Can you tell us a little bit about yourself?
I got into writing in a roundabout way. I loved reading as a kid and created three comic books when I was 10 years old, but I never considered writing as a profession. It was too mystical to me, creating characters and worlds that didn’t exist but felt so real. Instead, I always assumed I’d work in business, and after college, I did…though my first job after college was in the collections department of an auto lender, which included repossessing cars. That experience was an eye-opener in many ways and made me reassess what I want to do with my life. That’s what led me to writing. I developed a story idea and wrote a novel. The draft was a complete train wreck, no one should ever be subjected to reading it, but it inspired me to try again.
I’ve been fortunate to experience a number of amazing things in my life so far, including touring restricted areas of West Point and seeing the White Nights in St. Petersburg Russia, but writing has become my passion.
How many unpublished and unfinished books do you have?
I wrote a number of books before I got serious about understanding the mechanics of novels and improving my writing skills. However, after I took classes at the University of Iowa’s Summer Writing Workshop, I completed one other book before starting The Price of trilogy. I mention it on my website (www.mcbland.com). It’s called Lawyers Can’t Fly. It’s a humorous take on superheroes. I even wrote a rough draft of a sequel, called Lawyers Can’t Dance. I did get a chance to pitch the first book to Columbia Pictures, but I haven’t heard back from them.
Where did you get the idea for your most recent book?
I was riding the “L” in Chicago one day when I realized every other passenger had their faces buried in their phones. I thought I could strip naked and no one would notice. Yet there are cameras on the ceiling—so someone could be watching. That led me to wonder how many cameras I didn’t see, how many ways I was being monitored and tracked and cataloged without my knowledge. My story grew from there, with the tale of the main character fighting to protect those he loves in a world 25 years in the future. Technology becomes so interwoven in their daily lives that they can’t escape it, can’t avoid it, and the wonders of the future are used against them.
How did you develop your plots and characters?
I start with the basic premise and work through what I want the story to be about—not just the basic plot but the underlying theme. They need to be intertwined, complimenting each other. I then focus on the main character, as he/she will be drive the story.
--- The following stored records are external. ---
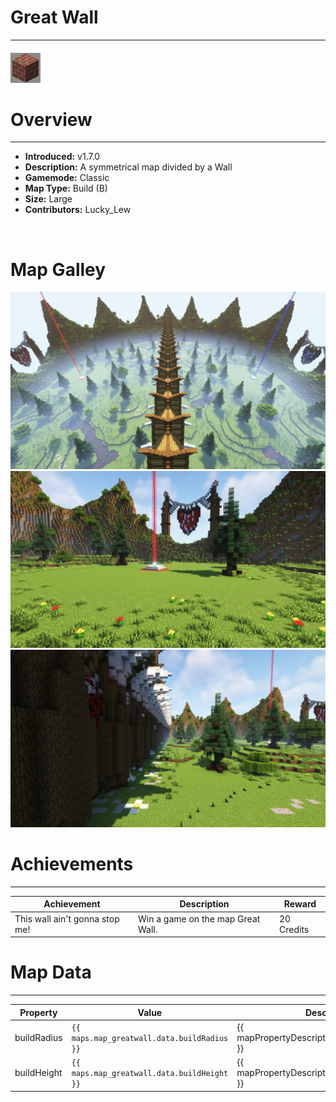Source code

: <!-- replace _map_ with the actual map name -->
<!-- change gamemode type for the Map data description  -->
# Great Wall

***

#### ![greatwallicon](../assets/maps/greatwall/greatwall-icon.jpg)

# Overview
***
- **Introduced:** v1.7.0
- **Description:** A symmetrical map divided by a Wall
- **Gamemode:** Classic
- **Map Type:** Build (B)
- **Size:** Large
- **Contributors:** Lucky_Lew

<br />  

# Map Galley
![Great Wall - Overview](../assets/maps/greatwall/greatwall-overview.jpg '')
![Great Wall - Beacon](../assets/maps/greatwall/greatwall-beacon.jpg '')
![Great Wall - Middle](../assets/maps/greatwall/greatwall-mid.jpg '')

# Achievements
***

| Achievement | Description | Reward |
| ----- | ----- | ------ |
| This wall ain't gonna stop me! | Win a game on the map Great Wall. | 20 Credits |



# Map Data
***

| Property | Value | Description |
| ----------- | ----------- | ------ |
| buildRadius |`{{ maps.map_greatwall.data.buildRadius }}`| {{ mapPropertyDescriptions.buildRadius.classic }} |
| buildHeight |`{{ maps.map_greatwall.data.buildHeight }}`| {{ mapPropertyDescriptions.buildHeight.classic }} |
They need to both add to and contradict the story, as they need to have goals or wants that either hurt or add to the plot. That’s how I came up with Dray Quintero, and his need to protect his family while struggling to fight those who threaten them and his world. For Dray, I took inspiration from my grandfathers. Both were engineers (one was a metallurgical engineer and the other was a chemical engineer) who both used their skills during WWII. I made Dray an engineer in honor of them, and his skill set gave him an advantage as he fought a much more powerful enemy.
How do you get inspired to write?
My stories are fast-paced and layered with tension, conflict, and twists. I usually imagine an action scene or crazy twist, and then I build from there. I have to plan out what I’m going to write, so I spend a lot of time outlining the story, cutting parts that don’t work, improving scenes, and so on. When I’m ready to write the actual story, I know it so well I dive right in, usually completing the first draft in 2-3 months.
What are you currently working on?
I’m working on the last book in the trilogy. The rough draft is complete, so I know how the story ends. I’m editing it currently, looking for ways to make it the best possible story before I send it to my editor.
What advice do you have for aspiring writers?
Find someone (preferably a fellow writer) who will agree to give you feedback on your work, a chapter at a time. The person needs to be someone who trust, who won’t pull any punches. They need to tell you what works and what doesn’t. Writing is extremely hard. Once your work is published, you can’t change what you wrote, so make sure it’s the absolute best it can be. This includes your characters, tone, pacing, and themes. The best works are those that seem effortless. That means the writer, publisher, and editor(s) did their job, because writing is rarely effortless.
What is the best thing about being a writer?
The best thing is hearing people’s reaction to my book. So much of writing is solitary. It’s me and my computer, typing away, editing, and cursing a little. Book sales are great, and I hope each novel becomes a best seller, but hearing/reading readers’ reaction is the best part. I love to engage with them, hear their thoughts about the book, and where they think the story will go next. Please let me know what you think about the novel—and please leave reviews. They have more impact than you realize.
Fairly soon. The Price of Rebellion came out in May, and I expect the third book to come out in the next twelve months or so, depending on my editing and the publisher’s timing.